» Check your understanding:
A: From the passage on APS remuneration, can you extract the part that begins at the words "Despite the use" and stops after "and 21% respectively."?
B: How would you render this sentence from the passage on APS remuneration in Spanish: "Another 19% of relevant agencies reported that they were currently developing such a policy."
C: Could you proceed with the passage on APS remuneration, writing on from its final sentence?

Despite the use of AWAs for almost 8% of non-SES APS employees across 95% of agencies, only 36% (compared to 26% in 2003 and 37% in 2004)21 of agencies employing non-SES employees on AWAs reported having a written remuneration policy dealing with employees covered by AWAs.22 Another 19% of relevant agencies reported that they were currently developing such a policy. These APS wide figures are similar to those reported last year but changes did occur within large agencies. Although large agencies remain more likely to have a written remuneration policy that deals with employees covered by AWAs, this figure is down to 57% from 67% last year whereas medium and small agencies remained relatively stable at 42% and 21% respectively.
The previous two State of the Service reports have commented that the availability of flexibility for agencies in relation to remuneration has reinforced the desirability of clear remuneration policies that set out the criteria for determining remuneration for employees. The progress in this area that was commented on last year appears to have reached a plateau and it remains apparent that there are a substantial number of agencies that should undertake the development of robust remuneration policies that make clear the links between skills, performance and pay. Moreover, these policies should be transparent and available to all employees. This is important from an accountability perspective as well as for building and maintaining employee confidence in, and support for, individually based approaches to remuneration that are consistent with merit-based employment and a fair workplace (as required by the Values). Both workforce planning and skills deficit issues confronted by agencies, as discussed in Chapter 8, make it clear that remuneration policies should also incorporate a strategic approach for dealing with longer term agency capability issues to address current and future labour market characteristics.
An indicator of remuneration policy effectiveness is employee attitudes toward performance pay and these are examined in Chapter 8.
Overlapping salary ranges
The last two State of the Service reports commented on the increasing salary overlap between classifications across the APS. It was found that salary overlaps within agencies were confined to a relatively small number of agencies and affected only very small numbers of employees with particular skills or particular duties, moderating to a large extent concerns about undermining the merit principle.23
Figures 5.7 and 5.8 present data from the Mercer APS Non-SES Remuneration Survey on the extent of APS-wide overlaps in 2004. Figures 5.7 and 5.8 indicate that for the APS 1–3 levels and Graduate and APS 4–6 levels, respectively, there continues to be considerable overlap between classifications. Indeed, some APS 1 employees earn more than the median APS 2 salary and some APS 5 employees earn more than the median APS 6 salary. However, the 50% of employees paid around the median (i.e. in the second and third quartiles) do not overlap between any of these classifications. This is consistent with last year’s findings.

» Exercise data:
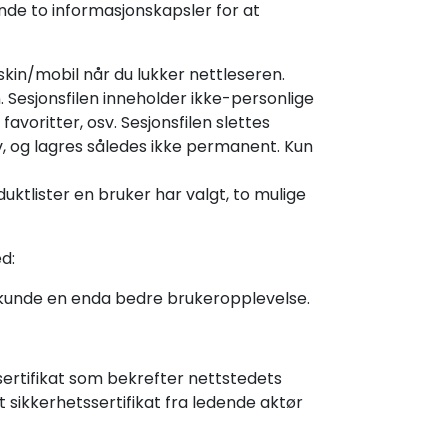
gende to informasjonskapsler for at
skin/mobil når du lukker nettleseren.
 Sesjonsfilen inneholder ikke-personlige
voritter, osv. Sesjonsfilen slettes
v, og lagres således ikke permanent. Kun
uktlister en bruker har valgt, to mulige
ed:
 kunde en enda bedre brukeropplevelse.
sertifikat som bekrefter nettstedets
t sikkerhetssertifikat fra ledende aktør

» Exercise results:
A:
Despite the use of AWAs for almost 8% of non-SES APS employees across 95% of agencies, only 36% (compared to 26% in 2003 and 37% in 2004)21 of agencies employing non-SES employees on AWAs reported having a written remuneration policy dealing with employees covered by AWAs.22 Another 19% of relevant agencies reported that they were currently developing such a policy. These APS wide figures are similar to those reported last year but changes did occur within large agencies. Although large agencies remain more likely to have a written remuneration policy that deals with employees covered by AWAs, this figure is down to 57% from 67% last year whereas medium and small agencies remained relatively stable at 42% and 21% respectively.

B: Otro 19 % de las agencias correspondientes informó que en ese momento estaba elaborando una política de ese tipo.

C:
Figure 5.7: Base salary distribution in 2004 for APS 1–3 employees, 2004

Source: Mercer 2004 APS Non-SES Remuneration Survey
Figure 5.8: Base salary distribution for Graduate and APS 4–6 employees, 2004

Source: Mercer 2004 APS Non-SES Remuneration Survey
Figure 5.9: Base salary distribution for EL 1–2 employees, 2004

Source: Mercer 2004 APS Non-SES Remuneration Survey
Figure 5.9 illustrates that salary overlaps also occur at the EL classifications with some EL 1 employees earning more than the median EL 2 salary and some EL 2 employees earning less than the EL 1 median. However, consistent with the Graduate and APS 1–6 experience, the 50% of employees paid around the median do not overlap between the EL 1 and EL 2 classifications or between the EL 2 and the SES Band 1 classifications. Figure 5.10 provides the salary overlaps for the three SES bands and the findings are the same as for the EL classifications discussed above.
Figure 5.10: Base salary distribution for SES employees, 2004

Source: Mercer 2004 APS SES Remuneration Survey
The Commission is currently conducting an evaluation exercise into APS agencies’ remuneration policies, including the longer-term strategic aspects of using AWAs to deal with APS capability issues, and the intersection of the devolved responsibilities for establishing salary ranges and classification structures. The findings of the Evaluation exercise will be reported next year.
Performance pay bonuses
Results from the 2004 Mercer remuneration survey indicated that, overall, 27% of non-SES employees and 85% of SES employees are eligible for bonuses. Eligibility varies by classification with Graduates and APS 1–6 employees averaging 21% and ELs averaging 48% eligibility. The Mercer figures are slightly higher than those collected in the State of the Service employee survey that found 18% of relevant APS 1–6 employees, 42% of relevant EL employees and 78% of relevant SES employees were eligible for a bonus.
Consistent with last year’s data, responses to the Mercer survey indicated that employees on an AWA were more likely to be eligible for a bonus and more likely to receive a bonus than those on a CA (for employees at the APS 1–2 levels the reverse was true). The more widespread access to performance bonuses for those employees on AWAs serves to increase the remuneration gap between those on CAs and those on AWAs. Table 5.8 below provides an agency-by-agency analysis of median total remuneration (TR) from the Mercer survey which shows that, when bonuses are included, the differential between AWAs and CAs is even more widespread than for TRP.
Table 5.8: Comparison of median TR in 2004 (in agencies that used both AWAs and CAs to cover employees at the same level) (number of agencies)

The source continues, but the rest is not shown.